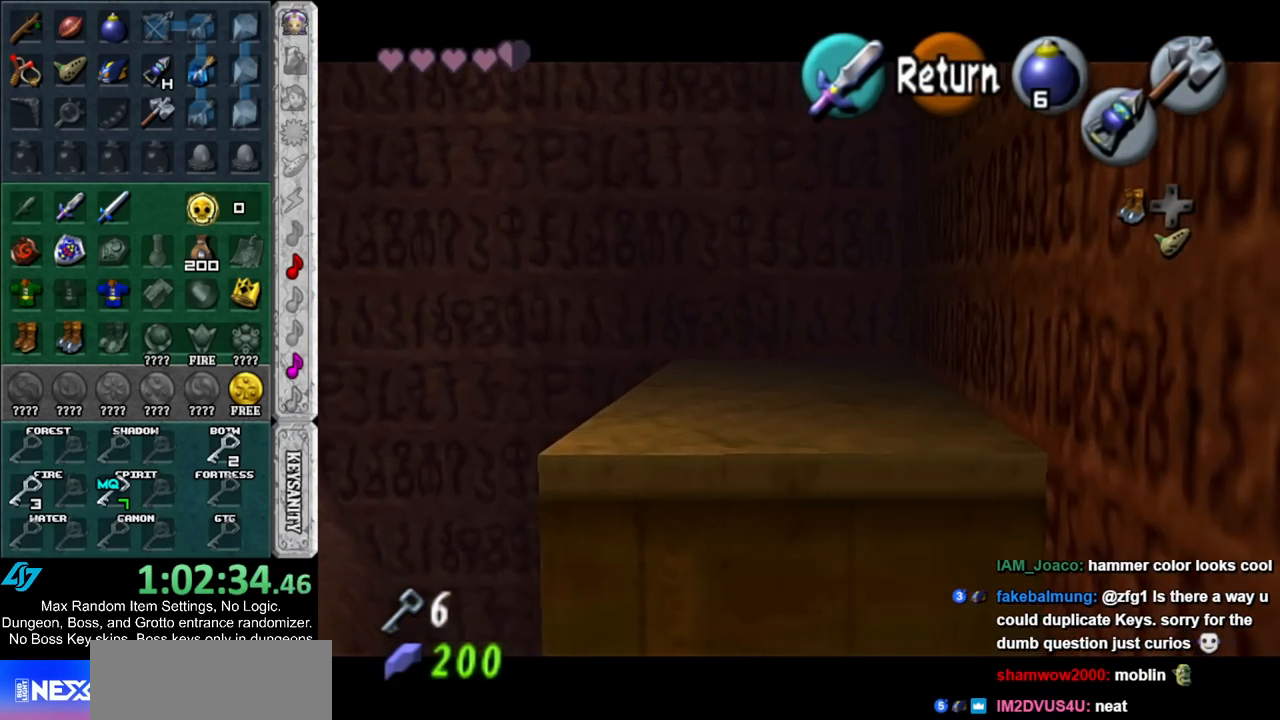
{"buttons": [], "left_stick": "center", "right_stick": "center", "events": [[100, "left_stick", "down"], [317, "left_stick", "center"]]}
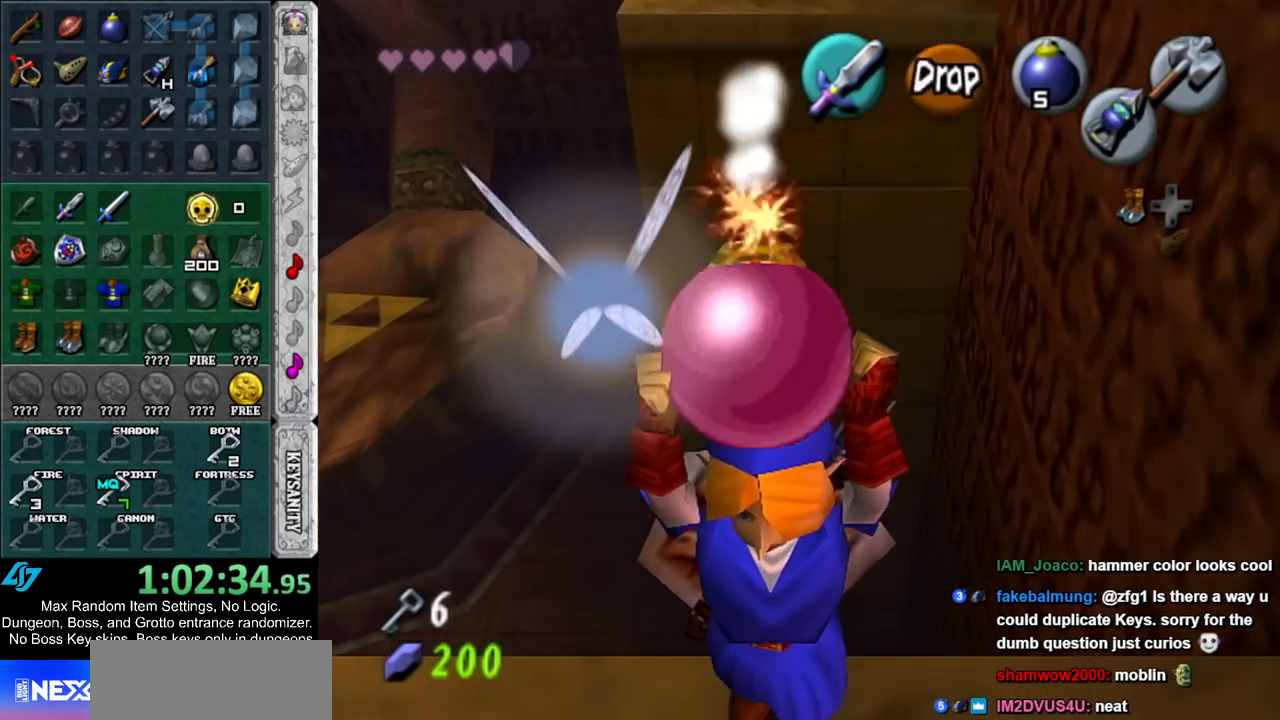
{"buttons": [], "left_stick": "down-right", "right_stick": "center", "events": [[67, "left_stick", "down-right"]]}
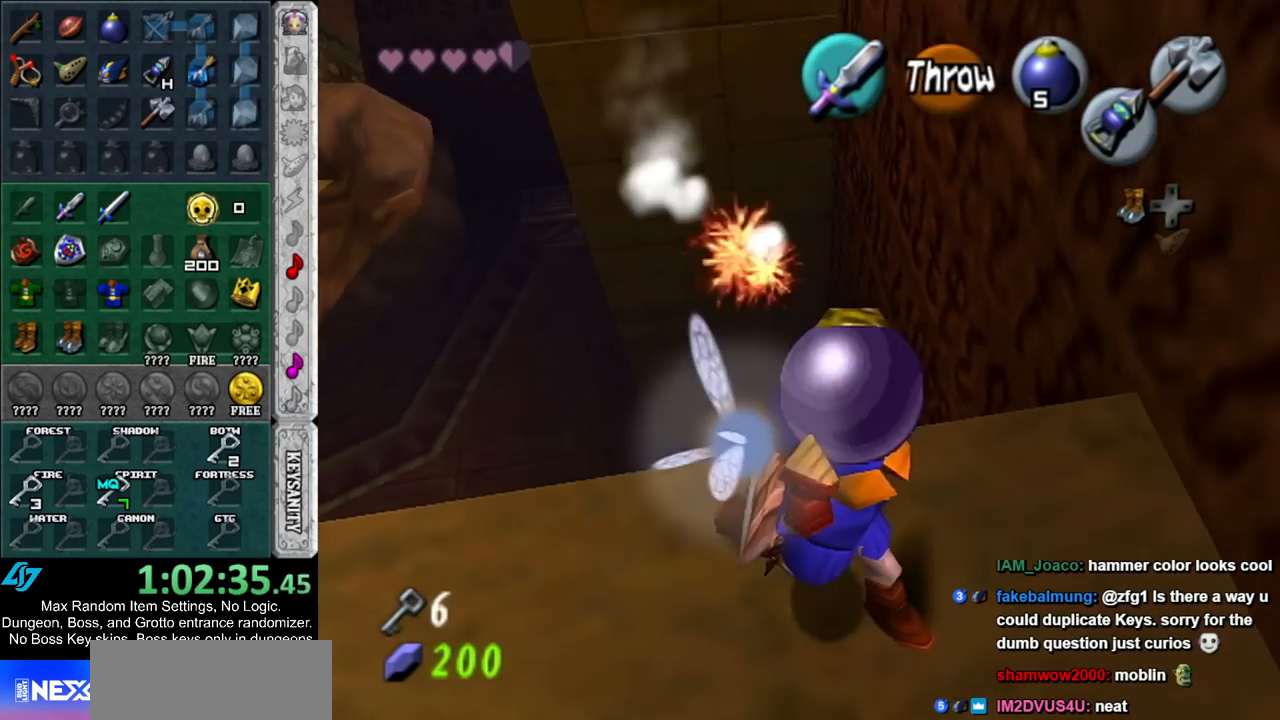
{"buttons": ["L1"], "left_stick": "center", "right_stick": "center", "events": [[83, "left_stick", "up-right"], [450, "L1", "down"], [450, "left_stick", "center"]]}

TRY IT: Please copy out the material above exactly, with the images removed.

EXERCISE ANSWER:
{"buttons": [], "left_stick": "center", "right_stick": "center", "events": [[100, "left_stick", "down"], [317, "left_stick", "center"]]}
{"buttons": [], "left_stick": "down-right", "right_stick": "center", "events": [[67, "left_stick", "down-right"]]}
{"buttons": ["L1"], "left_stick": "center", "right_stick": "center", "events": [[83, "left_stick", "up-right"], [450, "L1", "down"], [450, "left_stick", "center"]]}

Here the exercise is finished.